Nalbandian endured a rollercoaster 4-6, 6-3, 2-6, 7-6 (7/5), 10-8 loss to American John Isner on Wednesday and he was incensed when the chair umpire refused to allow a key Hawk-Eye challenge at the climax of the marathon.

The Argentinian argued on court for several minutes with the umpire, whom he later accused of incompetency. And he was slapped with the hefty fine by organisers who accused of him of hurling water at a tournament worker.

But Nalbandian said he was simply washing his hands when a doctor "incredibly" accused him of splashing water at him.

"I fully deny throwing water after the match I played against Isner," he tweeted. "During anti-doping control, I was washing my hands and the doctor incredibly accused to me of throwing water at him.

"Two injustices -- one inside and another one outside the court. I am going to appeal the sanction."

A tournament official said Nalbandian had up to 10 days after the tournament to lodge an appeal against the fine, which is by far the highest handed out at this Australian Open so far.
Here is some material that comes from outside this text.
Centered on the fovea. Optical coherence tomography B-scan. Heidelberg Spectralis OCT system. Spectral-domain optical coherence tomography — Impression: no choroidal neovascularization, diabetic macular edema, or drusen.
It was announced after Marcos Baghdatis was docked $1,250 for smashing four racquets in less than a minute in a sensational tantrum which quickly went viral on the Internet.
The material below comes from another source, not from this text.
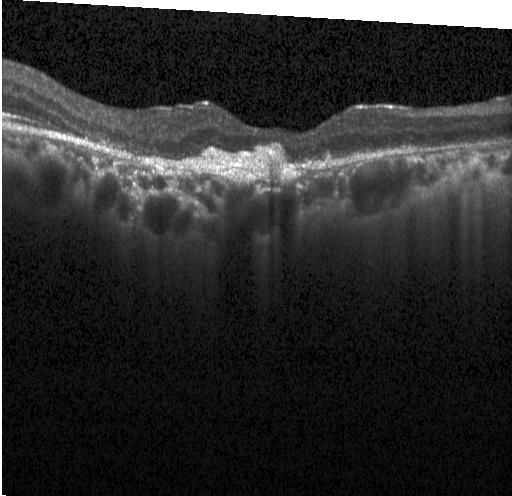

Dx: choroidal neovascularization (CNV).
Nalbandian received support from Swiss great Roger Federer, who denounced the Hawk-Eye decision as a "stupid call" and called for greater consistency in use of the referral system.

The Argentinian was holding a break point at 8-8 in the deciding set when he was told he was "too late" to request a Hawk-Eye challenge, after the umpire overruled a fault call.

In tempestuous scenes, Nalbandian rowed vociferously with the official and also called the match supervisor on court. But he was told Hawk-Eye was used at the umpire's discretion.

"I mean, it's ridiculous playing this kind of tournament with this kind of umpires. What is this? Why did the ATP do this?" Nalbandian fumed later.

"I mean, can you be that stupid to do that in that moment?"

The 30-year-old Nalbandian, who has been ranked as high as number three and was the Wimbledon runner-up in 2002, has slipped to 87th after a series of injuries in recent years.